Although found in plate work, this joint is more common in sheet metal work. Use an edge type of welding joint only for joining members 1/4 inch or less that are not subject to heavy stresses.
Flanged Edge Joints
The flanged edge joint (Figure 6 View A) is suited for plate 1/4 inch thick or less, under light loads.
Figure 6 View B and C show joint preparation of thin and thick workpieces.
Parts of Joints
You’ll want to become familiar with the standard terms used to describe the parts of a joint.
Root of a Joint
The root of a joint is the narrowest point in the gap between two members to be welded, or the point in the gap furthest removed from the electrode. Generally, these points are the same.

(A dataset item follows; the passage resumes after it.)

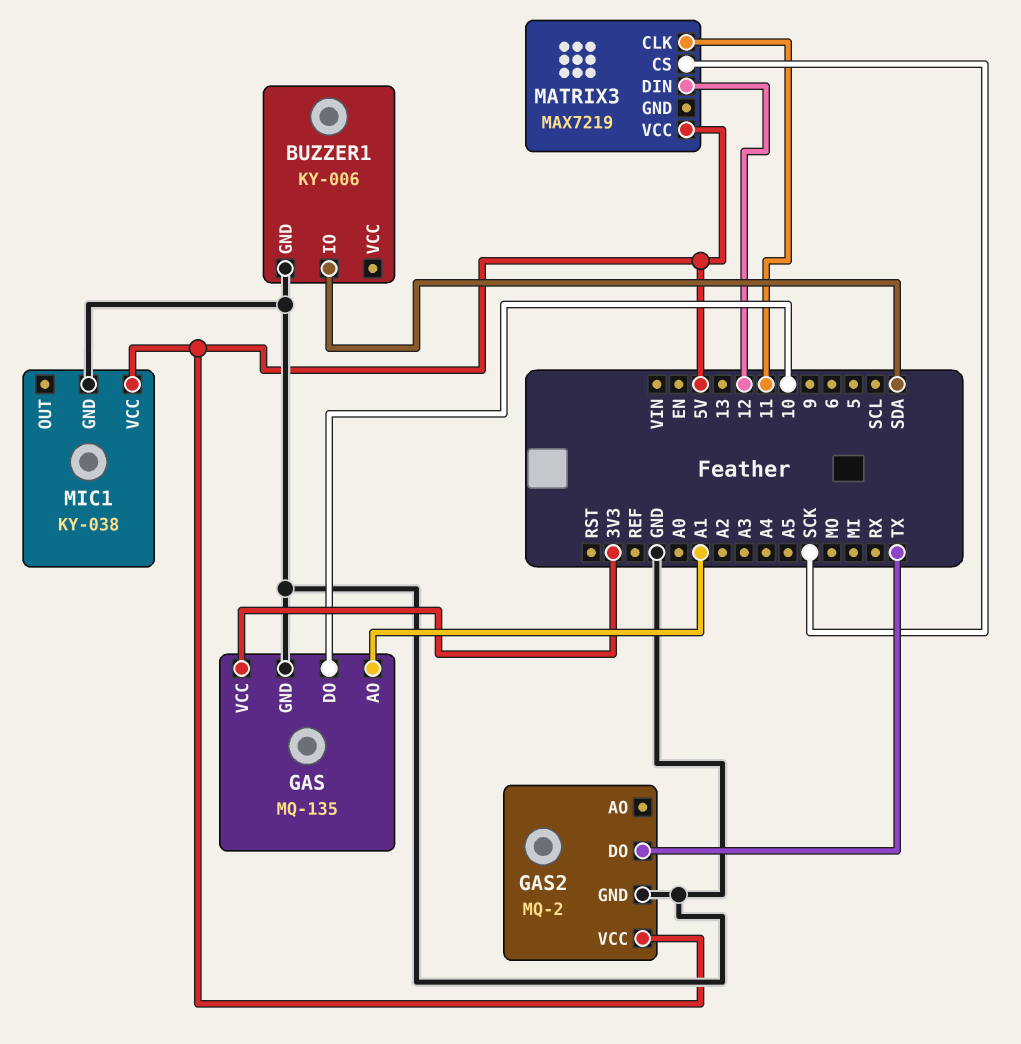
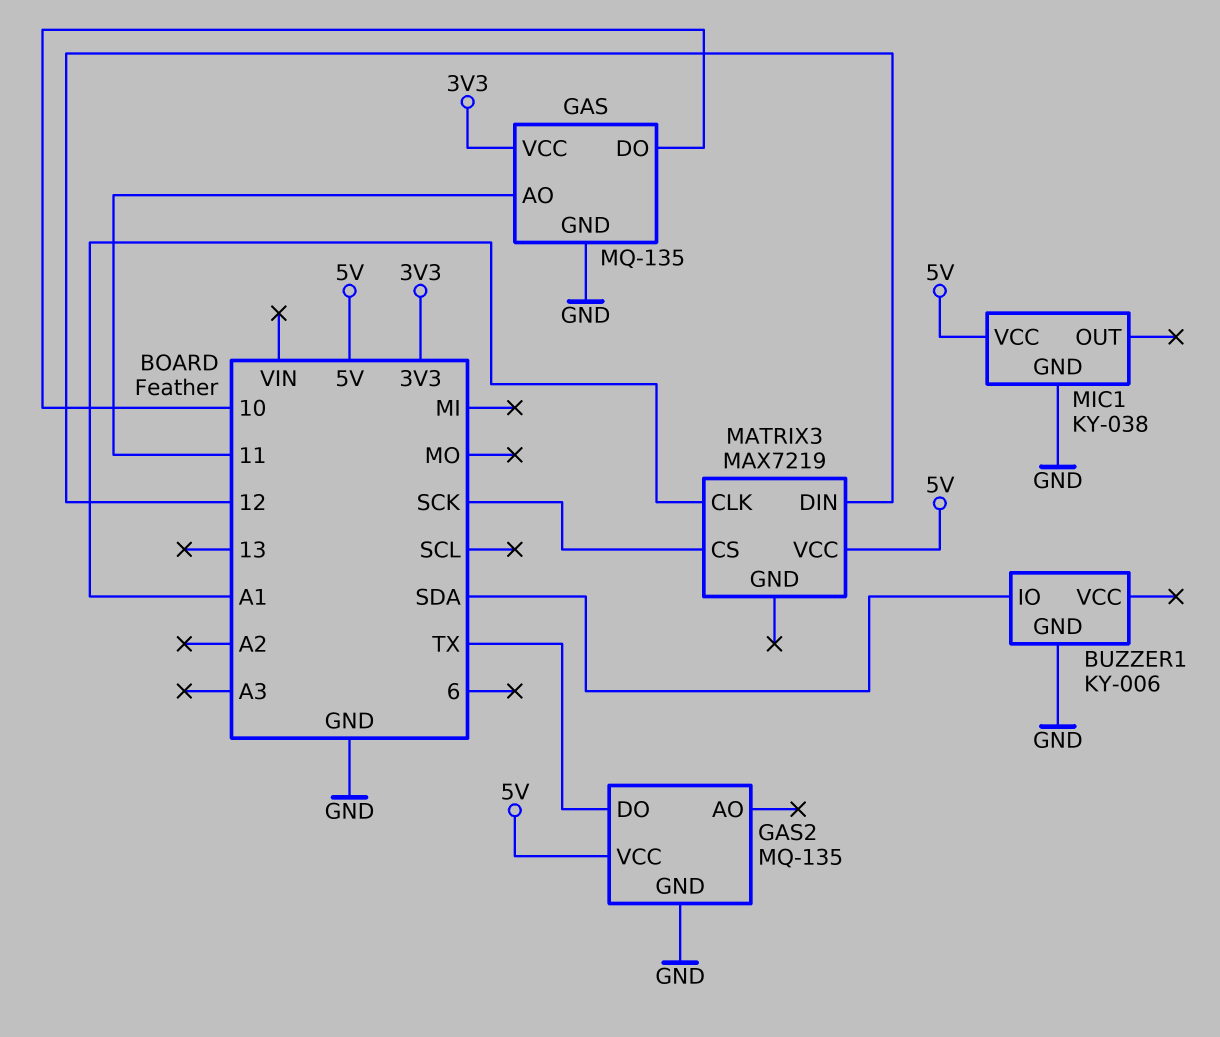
GAS pin AO: A1 -> 11
GAS2: MQ-2 -> MQ-135
MATRIX3 pin CLK: 11 -> A1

As shown in Figure 7, the root may be a point, a line, or an area when viewed in a cross section.
Groove of a Joint
An opening or channel in the surface of a part or between two components which provides space to contain a weld is called the groove of a joint.
The groove face is the surface of a member included in the groove (Figure 8 View A).
A joint may have a root face or a root edge.
The root face (Figure 8 View A), is the area of a grooved edge that’s not grooved. It usually has small, but measurable dimensions.
When the groove face extends the full thickness of the member, leaving the root face at essentially zero width, it’s called a root edge (Figure 8 View B).
Sometimes, the groove face and the root face occupy the same surfaces. (Figure 8 Views C and D).
Welders describe the individual requirements for a specific joint with terms such as bevel angle, groove angle, groove radius, and root opening.
The angle formed between the prepared edge of the base metal and a plane perpendicular to the surface of the base metal is the bevel angle (Figure 9) This angle refers to the metal that has been removed.
The groove angle is the total angle of the groove between the materials to be joined. So, when butted together, the edges of two plates, each with a 45-degree bevel, create a total groove angle of 90 degrees. You’ll also see this called the included angle.
Used for special groove joint designs, the radius used to form the shape of a j- or u-groove weld joint is the groove radius (Figure 10).
The separation between the members to be joined at the root of the joint is the root opening, or root gap.
The specifications for bevel angle, groove angle, and root opening for a joint are based on the welding procedure, the base metal thickness, and the type of welding joint used. Gas welding usually requires a larger groove angle than arc welding.
The root opening must accommodate the diameter of the filler material, which is chosen based on the base metal thickness and the welding position. An adequate root opening is important for proper root penetration.
Root penetration refers to the distance the weld metal extends into the root joint. It’s measured on the centerline of the root cross section (Figure 11).
The minimum depth a groove or flange weld extends from its face into a joint, exclusive of reinforcement.
Joint penetration may include root penetration as in Views A, C, and E.
However, see how View B shows the difference between root penetration and joint penetration, and View D shows joint penetration only.
Weld reinforcement describes the metal that exceeds the quantity needed to fill a joint at the face or root. (Figure 12).